***** THE DATA *****
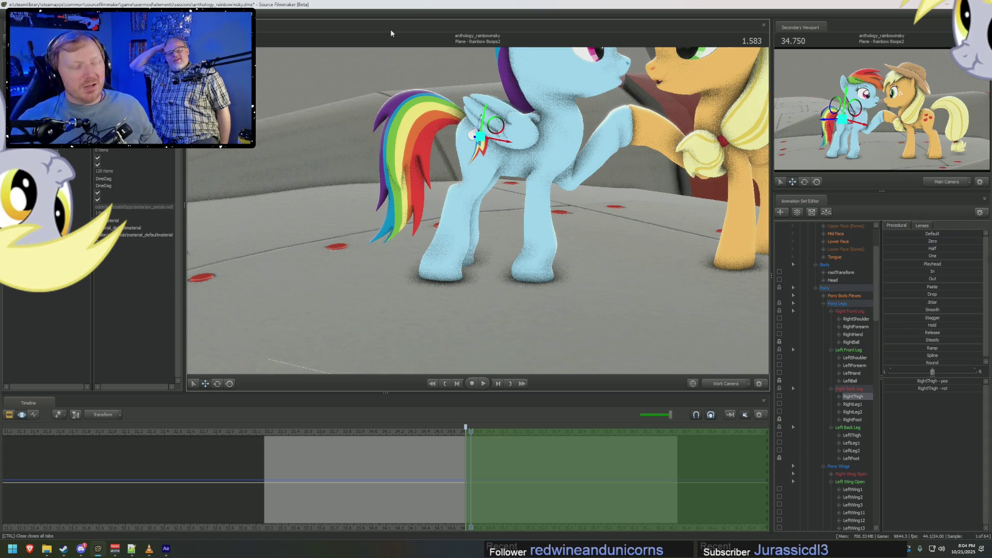
Rotate Rainbow Dash's RightLeg1 and RightLeg2 joints on her right hind leg.
left_click_drag(504, 181, 510, 185)
key("e")
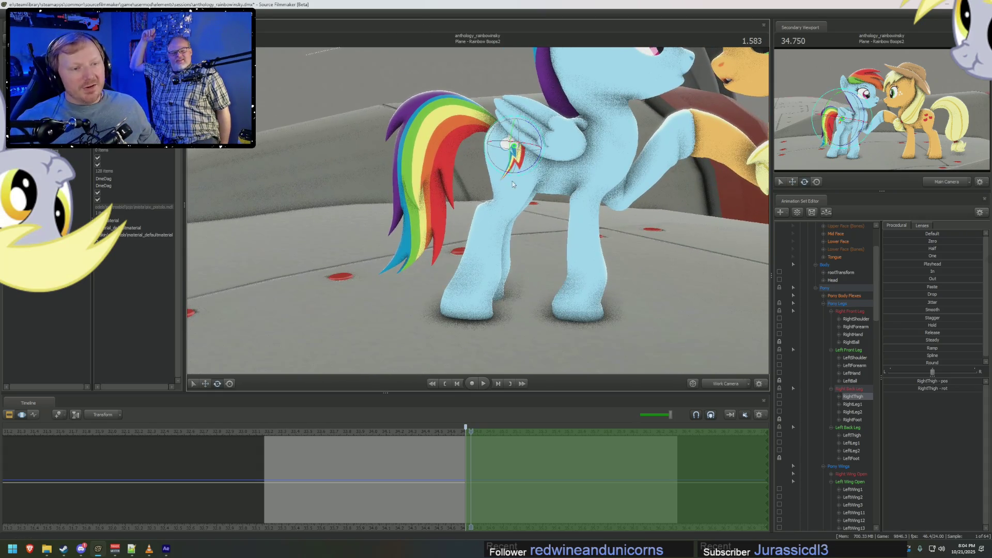
left_click(525, 173)
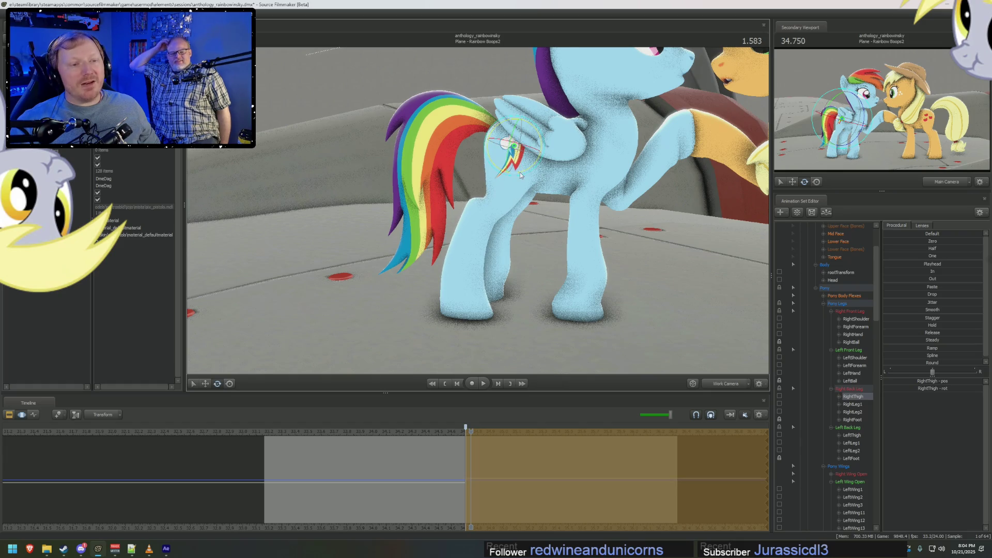
left_click(505, 189)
*****
ABOUT THIS TASK:
Exactly the lines from the one containing "left_click_drag(504, 181, 510, 185)" to the final line of the entries are wanted; please write them out, both ends included, but not the pictures.

OUTPUT FOR THIS TASK:
left_click_drag(504, 181, 510, 185)
key("e")
left_click(525, 173)
left_click(505, 189)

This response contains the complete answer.